• **Study questions**
A – Reproduce the passage about learning to cook from "I think of it" to "fun with it.".
B – Carry on the passage about learning to cook after its final sentence.

+++ Supplied passage +++

One issue I’ve seen a lot with people who don’t know the basics of cooking is when health does become an issue, they’ve got a lot to catching up to do. In your 20s and early 30s, a lot of people can get away with eating a not-so-healthy diet. Then all of a sudden, they or someone in their family starts putting on weight/becoming allergic to a common food/developing a condition that requires them to eat healthier. Or they have a kid, and suddenly Good Nutrition is more important to them.

If you learn the basics of cooking in your 20s, then you have a good base to expand upon. Many people who have never even thought about food until they are 43 get overwhelmed when they realize they have So Much To Learn.

And, like everyone else says, there’s few pleasures in life like making your own food and presenting it to a loved one.

For what it’s worth, I don’t think it takes much to learn the basics, especially if you have years to do it. Go buy Mark Bittman’s “How to Cook Everything Vegetarian” (or the non-veg version for the meat eaters.) He specializes in simple foods that don’t require that you have 15 ingredients. And they’re good. Even if you only make two recipes a year that you like, you’re ahead of the curve.

I think of it like sex.

Yeah, you can fulfill the biological function of sex even if you’re lousy in bed. But if you learn what you’re doing, you can have a helluva lot more fun with it.

Substitute “cooking” for “sex” and “kitchen” for “bed,” and there you go.

+++ Raw data +++

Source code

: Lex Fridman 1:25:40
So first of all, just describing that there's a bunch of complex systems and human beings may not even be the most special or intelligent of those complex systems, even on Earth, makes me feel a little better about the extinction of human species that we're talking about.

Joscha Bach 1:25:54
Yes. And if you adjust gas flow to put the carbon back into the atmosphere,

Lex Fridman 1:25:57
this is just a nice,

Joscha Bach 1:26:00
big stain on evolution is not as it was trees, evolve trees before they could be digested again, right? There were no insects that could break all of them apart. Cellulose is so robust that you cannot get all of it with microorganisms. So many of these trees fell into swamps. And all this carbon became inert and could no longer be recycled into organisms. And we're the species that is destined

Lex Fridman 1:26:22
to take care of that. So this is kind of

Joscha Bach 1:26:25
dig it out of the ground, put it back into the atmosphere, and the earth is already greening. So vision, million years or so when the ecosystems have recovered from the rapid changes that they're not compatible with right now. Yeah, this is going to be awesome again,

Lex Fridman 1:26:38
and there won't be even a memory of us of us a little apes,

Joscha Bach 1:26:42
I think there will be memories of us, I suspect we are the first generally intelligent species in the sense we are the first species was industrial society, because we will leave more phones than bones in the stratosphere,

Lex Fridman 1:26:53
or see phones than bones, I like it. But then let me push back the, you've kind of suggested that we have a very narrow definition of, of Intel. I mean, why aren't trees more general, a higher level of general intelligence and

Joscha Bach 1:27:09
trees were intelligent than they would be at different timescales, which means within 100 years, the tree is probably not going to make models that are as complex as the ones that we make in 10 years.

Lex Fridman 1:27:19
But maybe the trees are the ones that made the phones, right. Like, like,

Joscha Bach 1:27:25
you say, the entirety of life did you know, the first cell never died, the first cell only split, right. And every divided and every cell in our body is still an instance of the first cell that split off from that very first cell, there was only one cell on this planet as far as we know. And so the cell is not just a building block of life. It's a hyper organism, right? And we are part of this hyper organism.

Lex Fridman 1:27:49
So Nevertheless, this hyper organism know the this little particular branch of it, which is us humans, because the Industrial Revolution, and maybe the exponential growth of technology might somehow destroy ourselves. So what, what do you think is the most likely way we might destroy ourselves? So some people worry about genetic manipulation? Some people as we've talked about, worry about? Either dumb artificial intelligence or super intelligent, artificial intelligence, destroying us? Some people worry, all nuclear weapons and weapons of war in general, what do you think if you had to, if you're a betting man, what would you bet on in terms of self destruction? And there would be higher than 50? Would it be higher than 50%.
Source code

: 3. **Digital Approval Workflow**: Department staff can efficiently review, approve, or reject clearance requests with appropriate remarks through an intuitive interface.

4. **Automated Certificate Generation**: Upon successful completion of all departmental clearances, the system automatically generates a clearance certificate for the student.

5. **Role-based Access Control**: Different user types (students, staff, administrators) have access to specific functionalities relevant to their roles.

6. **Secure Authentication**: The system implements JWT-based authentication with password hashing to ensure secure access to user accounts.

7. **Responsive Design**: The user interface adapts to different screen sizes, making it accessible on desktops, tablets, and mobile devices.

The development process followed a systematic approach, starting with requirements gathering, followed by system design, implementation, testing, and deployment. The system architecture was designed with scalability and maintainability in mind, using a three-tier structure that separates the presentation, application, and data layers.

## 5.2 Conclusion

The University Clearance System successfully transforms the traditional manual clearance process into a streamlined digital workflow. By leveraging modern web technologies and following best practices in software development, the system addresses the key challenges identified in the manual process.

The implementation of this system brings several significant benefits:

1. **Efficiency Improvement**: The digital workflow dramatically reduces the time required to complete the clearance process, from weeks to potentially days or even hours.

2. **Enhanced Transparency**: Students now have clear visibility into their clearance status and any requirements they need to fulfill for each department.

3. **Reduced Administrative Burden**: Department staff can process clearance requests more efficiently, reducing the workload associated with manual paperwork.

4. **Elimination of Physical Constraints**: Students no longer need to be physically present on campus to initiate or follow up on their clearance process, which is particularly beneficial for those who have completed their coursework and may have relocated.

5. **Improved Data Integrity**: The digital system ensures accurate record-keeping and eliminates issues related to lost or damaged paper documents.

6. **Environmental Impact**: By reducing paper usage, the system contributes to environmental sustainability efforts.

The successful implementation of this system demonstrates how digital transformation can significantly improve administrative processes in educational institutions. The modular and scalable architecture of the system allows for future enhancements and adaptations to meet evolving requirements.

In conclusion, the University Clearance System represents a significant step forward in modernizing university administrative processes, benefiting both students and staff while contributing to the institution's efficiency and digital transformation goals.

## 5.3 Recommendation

+++

• **Answers by item number**
A –
I think of it like sex.

Yeah, you can fulfill the biological function of sex even if you’re lousy in bed. But if you learn what you’re doing, you can have a helluva lot more fun with it.

B –
Sounds to me like it’s less of a problem with cooking, and more of an old fight with your mom. Is this kind of the comfortable rut y’all are finding yourselves in? Is this where your conversations end up? If so, my recommendations about learning to cook consist of not having this conversation with your mom any more, and instead thinking about food independently of her rather than in opposition to her.

For one thing, you can live a whole lot more cheaply if you can cook. I’ve been doing this Cook for Good for a couple weeks now, and theoretically it’s a buck and change per meal. (More for me, because I’ve wasted some stuff, but still remarkably cheap.) You have to not be afraid of making your own bread (no-knead recipe, though) and such, though.

I’m not the world’s greatest cook, and cooking is not a favorite hobby of mine (except baking desserts). But I find that, like just about anything else, once you learn the basics and put some effort into it, it becomes much easier and more enjoyable and interesting. I’m a far better cook now than I was 10+ years ago, and it’s a lot less effort.

I didn’t learn to cook until I was just about out of college, and it was a slow process. My first lessons came from my college boyfriend’s roommate–I still make his mac and cheese, and I use a lot of Tony Chachere’s because of him. I’m still learning–my daughter’s expanding allergies have forced me to learn a lot I should have already known. I do wish I’d started younger and not lived so much on burritos in college–I resisted my mom’s cooking lessons and the fact is, she’s a great and creative cook and I missed out.

For a long time I didn’t feel that I was a talented cook and I screwed up a lot of meals. But it’s not magic, it’s just a matter of principles and practice, like anything else.

To specifically address the OP and the Mom issue–if it is an issue of you vs. Mom and you don’t want her telling you what to do and all, that’s understandable. But if you’re an adult and still living your life by “I’ll do the opposite of what you want, whatever that is”–that’s not breaking free and doing what is right for your life and evaluating ideas based on your values–it’s just living by reaction.

I like how all of the cooks are in here extolling the joys of cooking.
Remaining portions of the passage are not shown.